REQUEST: Look through the data below for the string "left", and copy every line where it turns up.

[Opening DATA FOR THIS EXERCISE section]

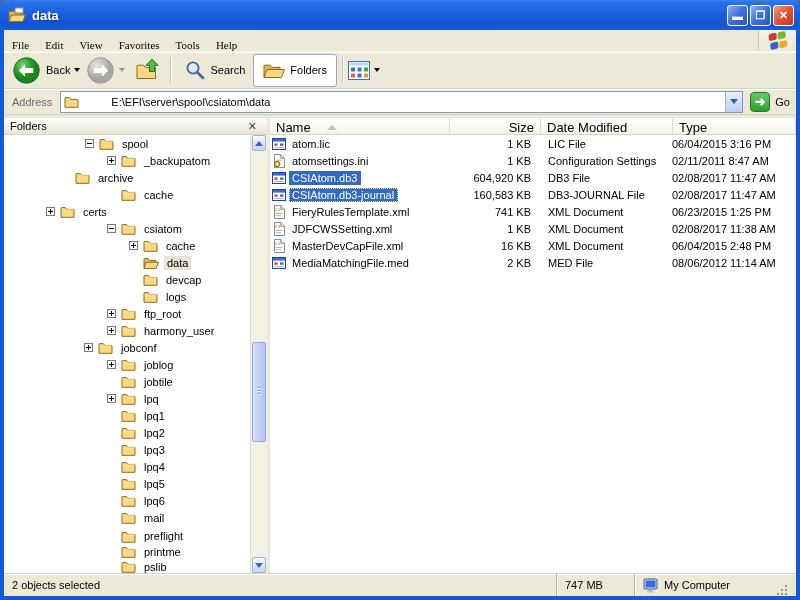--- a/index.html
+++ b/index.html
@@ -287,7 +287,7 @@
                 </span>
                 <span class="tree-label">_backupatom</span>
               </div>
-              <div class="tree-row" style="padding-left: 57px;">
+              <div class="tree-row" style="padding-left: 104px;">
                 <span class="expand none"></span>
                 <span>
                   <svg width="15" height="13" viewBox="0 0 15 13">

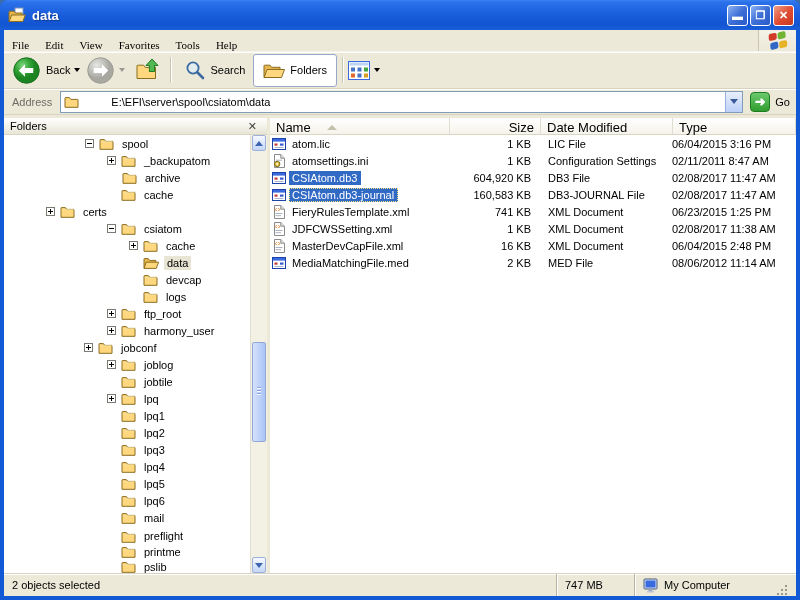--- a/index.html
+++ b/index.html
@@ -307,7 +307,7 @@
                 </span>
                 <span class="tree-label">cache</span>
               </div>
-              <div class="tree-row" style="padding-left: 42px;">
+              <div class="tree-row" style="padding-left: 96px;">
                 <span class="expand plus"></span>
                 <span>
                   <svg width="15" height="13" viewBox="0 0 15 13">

[Closing DATA FOR THIS EXERCISE section]
[Opening DATA FOR THIS EXERCISE section]

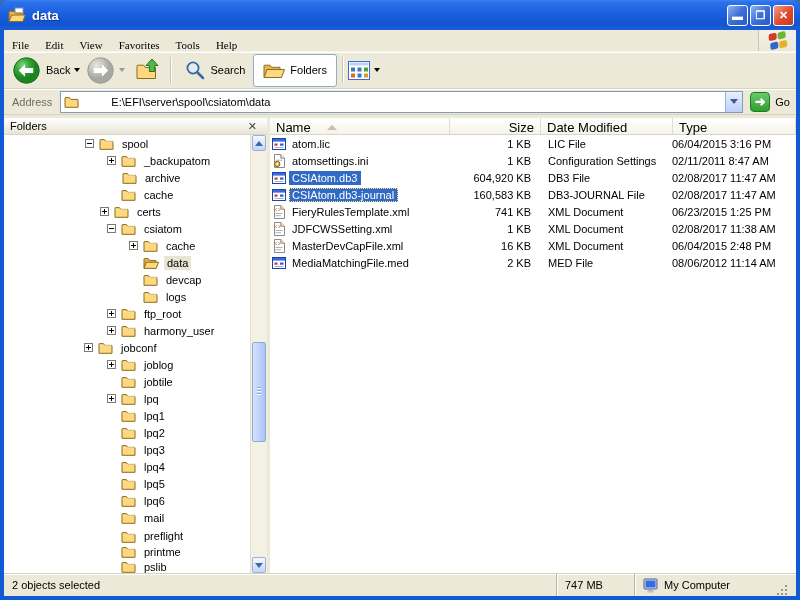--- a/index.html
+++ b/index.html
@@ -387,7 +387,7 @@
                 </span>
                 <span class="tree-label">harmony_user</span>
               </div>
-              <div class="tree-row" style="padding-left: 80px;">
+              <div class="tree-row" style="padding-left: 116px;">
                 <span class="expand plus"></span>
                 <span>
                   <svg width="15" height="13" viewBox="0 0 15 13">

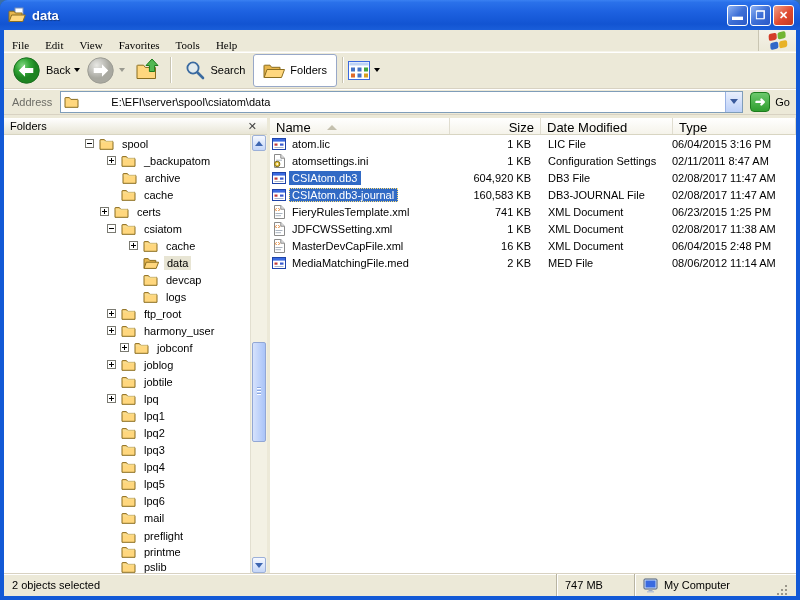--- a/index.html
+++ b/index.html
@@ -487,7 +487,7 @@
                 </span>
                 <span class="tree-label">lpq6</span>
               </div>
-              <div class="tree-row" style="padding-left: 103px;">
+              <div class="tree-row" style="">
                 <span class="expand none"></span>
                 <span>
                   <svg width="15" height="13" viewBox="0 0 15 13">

[Closing DATA FOR THIS EXERCISE section]

SOLUTION TO THIS EXERCISE:
-              <div class="tree-row" style="padding-left: 57px;">
+              <div class="tree-row" style="padding-left: 104px;">
-              <div class="tree-row" style="padding-left: 42px;">
+              <div class="tree-row" style="padding-left: 96px;">
-              <div class="tree-row" style="padding-left: 80px;">
+              <div class="tree-row" style="padding-left: 116px;">
-              <div class="tree-row" style="padding-left: 103px;">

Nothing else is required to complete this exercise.